My mother did. For years she lived on Social Security and a small ($500/mo) pension, not touching the savings she accumulated as a secretary. (She did not go to college and did not work until I was 13yo. She was not a rich woman by any means.) By then, the principal was about $1.2M and we used the income and some of the principal to pay for her assisted living community, which was about $10k/month. She lived for another ~4 years and still left something to her kids.

Save, save, save.


Oh man. I mean, that is great she had the money for that . . . but . . geez, sounds like she sure didn't live/enjoy much when she was healthy! So tricky - how to strike a balance? I mean, that 13K/month care when you have dementia is really not a very good $$/happy times ratio. I'd rather be dead! Key is how to know when to check out . . .


Actually she had a nice life. She traveled a bit, visited us, enjoyed her condo in Florida. She was very responsible, a planner. I think it gave her peace of mind. I know it gave me peace of mind.

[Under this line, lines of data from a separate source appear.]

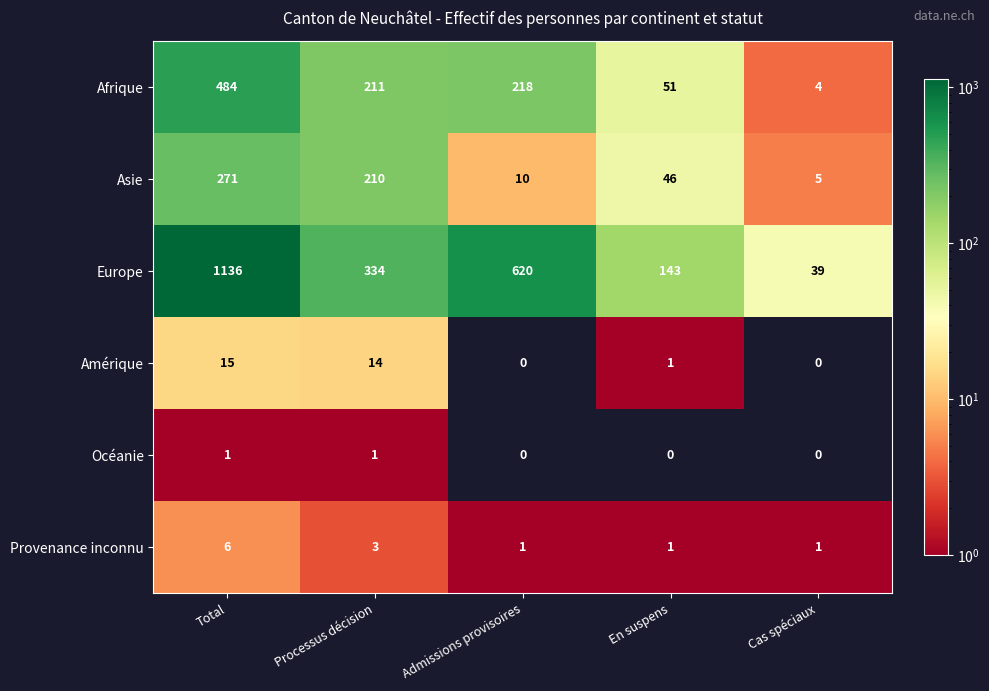

The value of Europe at Total is 1136. True or false?

True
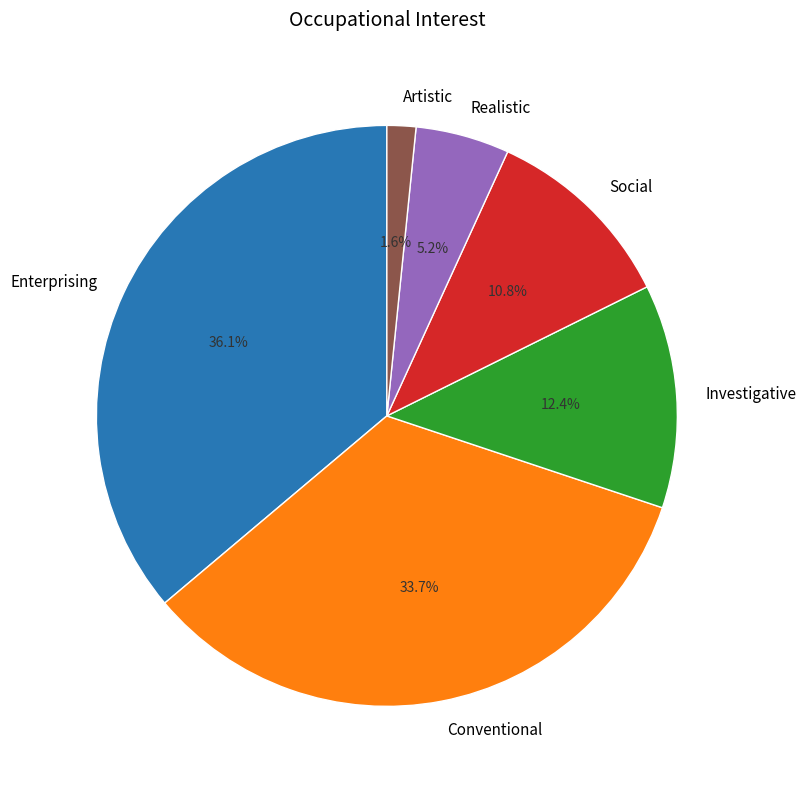

Is there a majority slice in this chart?

No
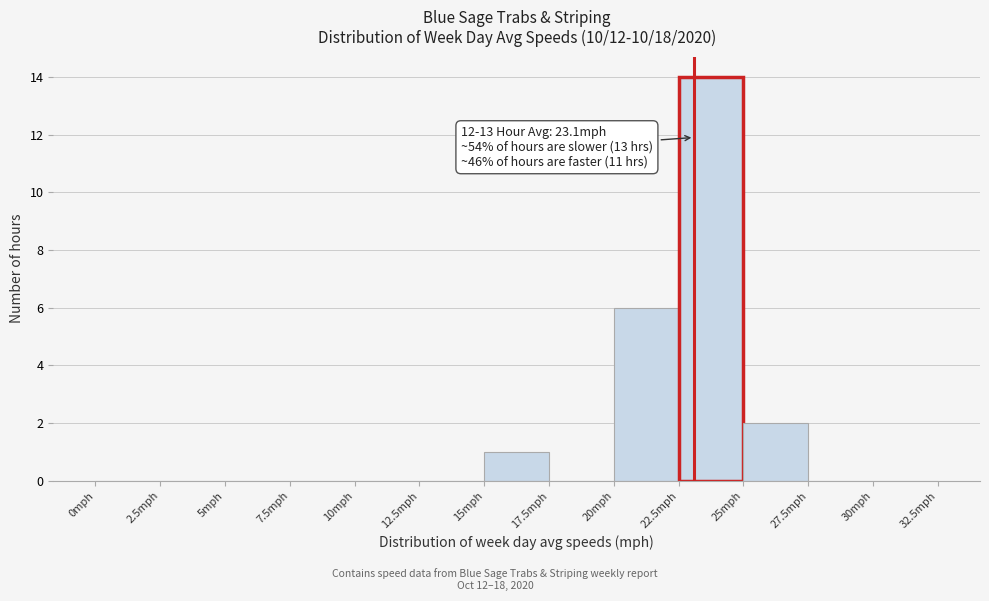

Over which range of the x-axis is the bar tallest?

22.5 to 25.0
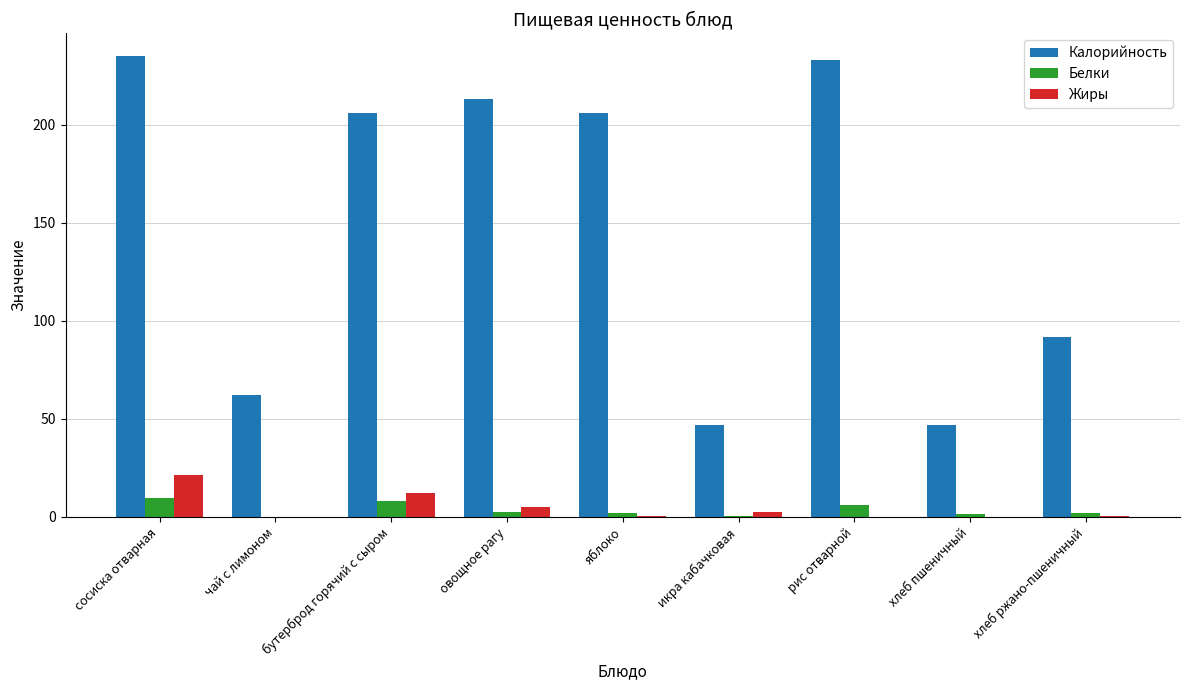

Is it true that Калорийность equals 206.0 at бутерброд горячий с сыром?

True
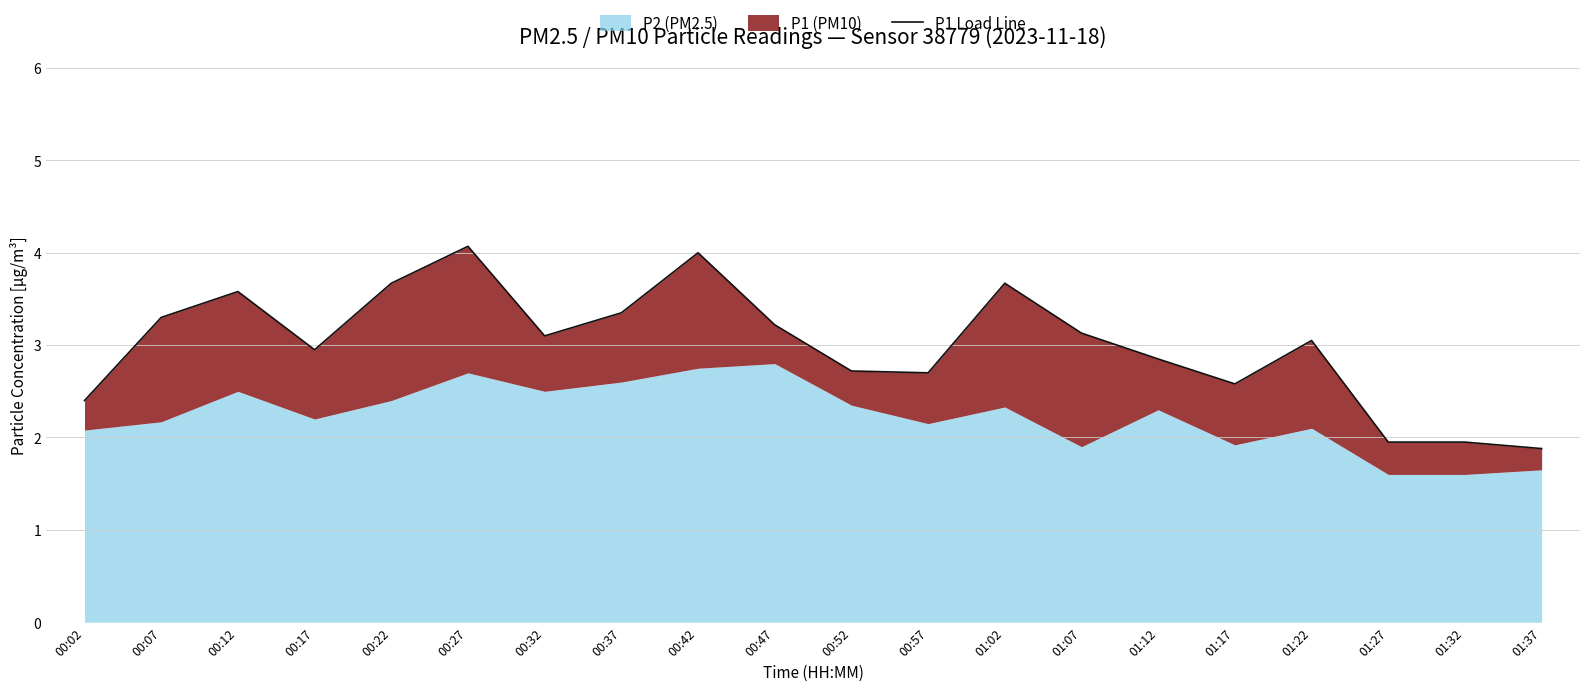

At which category does the data reach its first local peak?

00:12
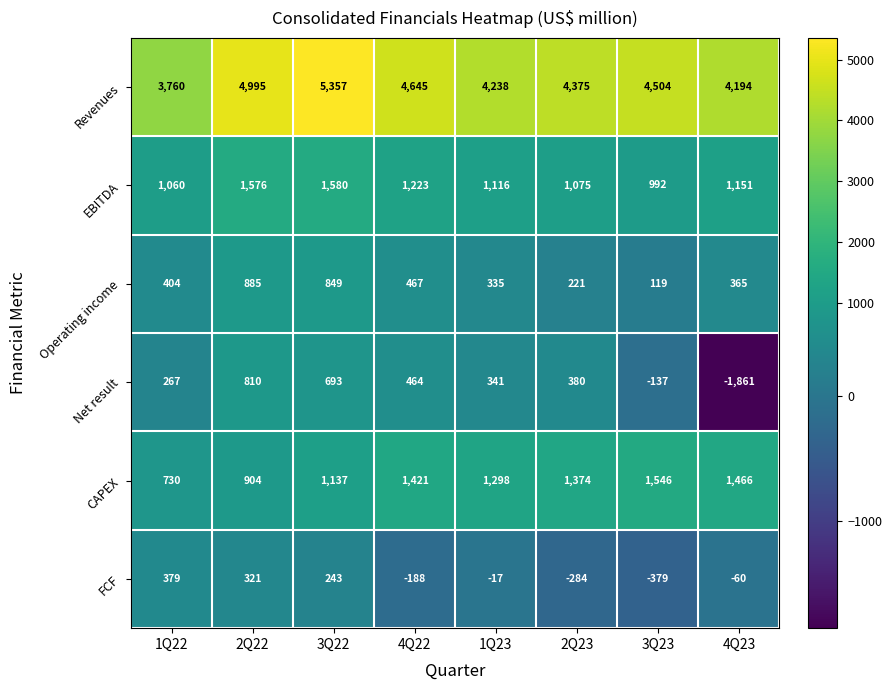

The Operating income series shows 197 at 3Q23. True or false?

False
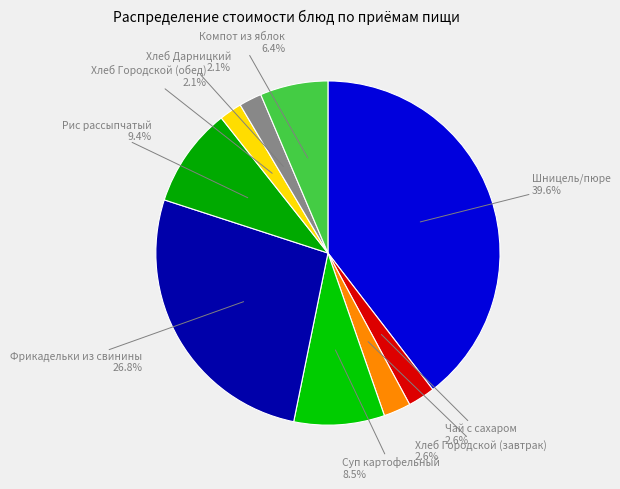

How many slices are in this pie chart?

9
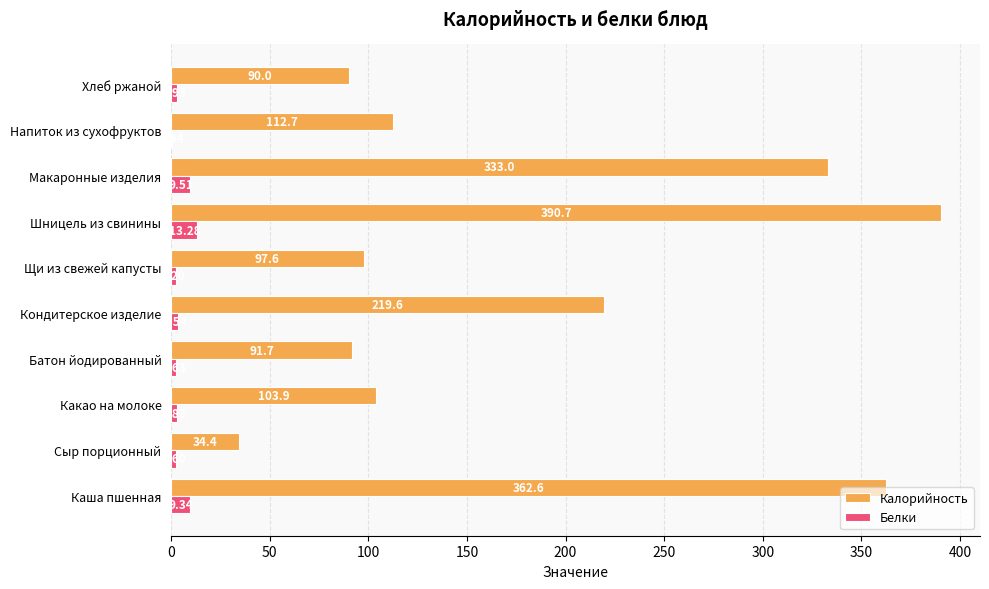

Where is Белки nearest to the value 6?

Кондитерское изделие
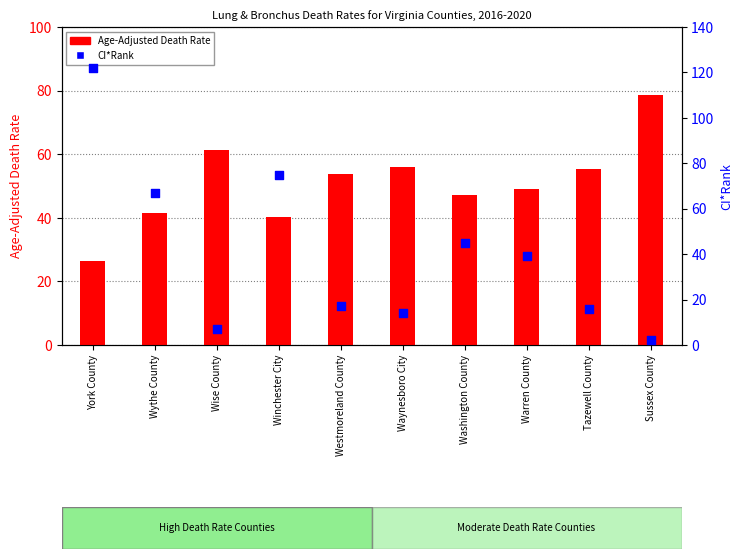

Which series has the largest total across all categories?

Age-Adjusted Death Rate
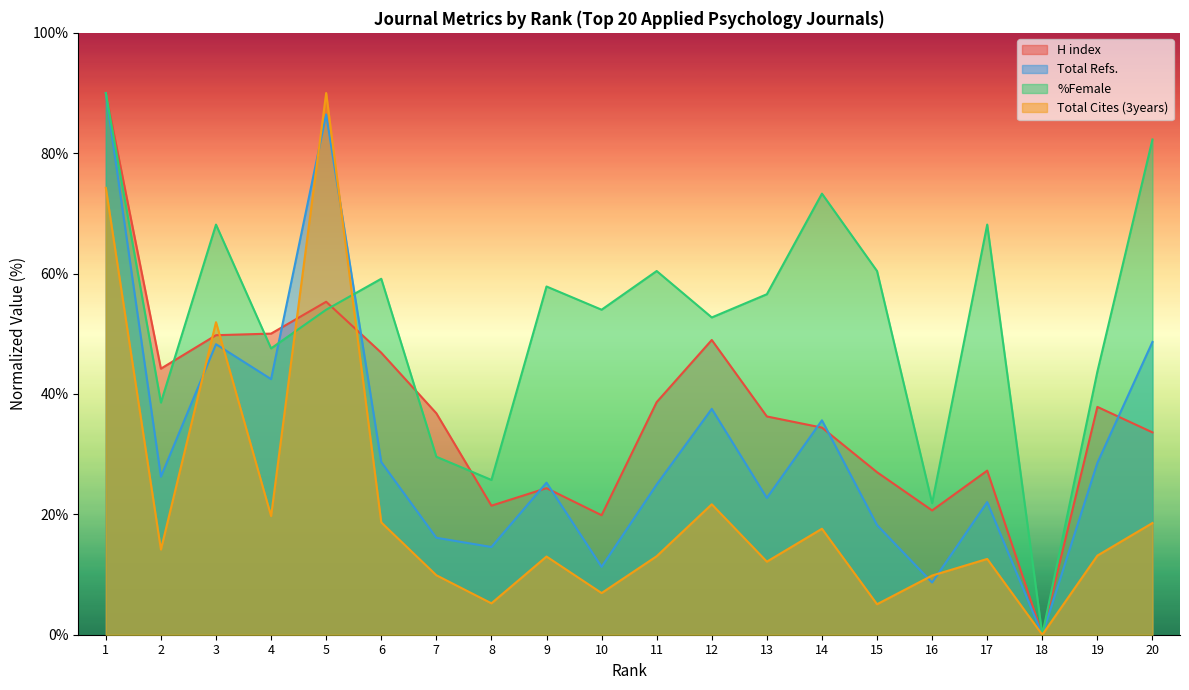

Is the value of Total Refs. at 15 greater than the value of %Female at 1?

No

None of us really has the option to check out. Therefore we have to save and plan. It is the responsible thing to do.
Anonymous
My father died 7 years ago. My family (DH, two small kids, dog) moved in with my 80 yo mother when we moved back to the area three years ago, and it has been amazing. My kids are super close to their granny, she has adult company, DH and I have third parent, we all kind of enrich each other's social lives by bringing different friends into the mix. Really, really great. I'm always surprised that more people don't have their parents move in with them, or vice versa, particularly when there's just one.
Anonymous
Anonymous wrote:My father died 7 years ago. My family (DH, two small kids, dog) moved in with my 80 yo mother when we moved back to the area three years ago, and it has been amazing. My kids are super close to their granny, she has adult company, DH and I have third parent, we all kind of enrich each other's social lives by bringing different friends into the mix. Really, really great. I'm always surprised that more people don't have their parents move in with them, or vice versa, particularly when there's just one.


That sounds like a happy home. Your children are so lucky to have an active grandparent involved in their lives.
Anonymous
You can seldom plan. In our case the well-parent died first. He was the youngest of all 4. Two that now remain are in their 90's. Do not feel like you HAVE to have a plan. Life is unpredictable. Trust in yourself - in your decision making power - that when it counts, when the need is there, you will handle it. Enjoy your parents. Don't take on too many burdens. If you have reasonable siblings, count your blessings and build on that relationship. You will need each other with it is time.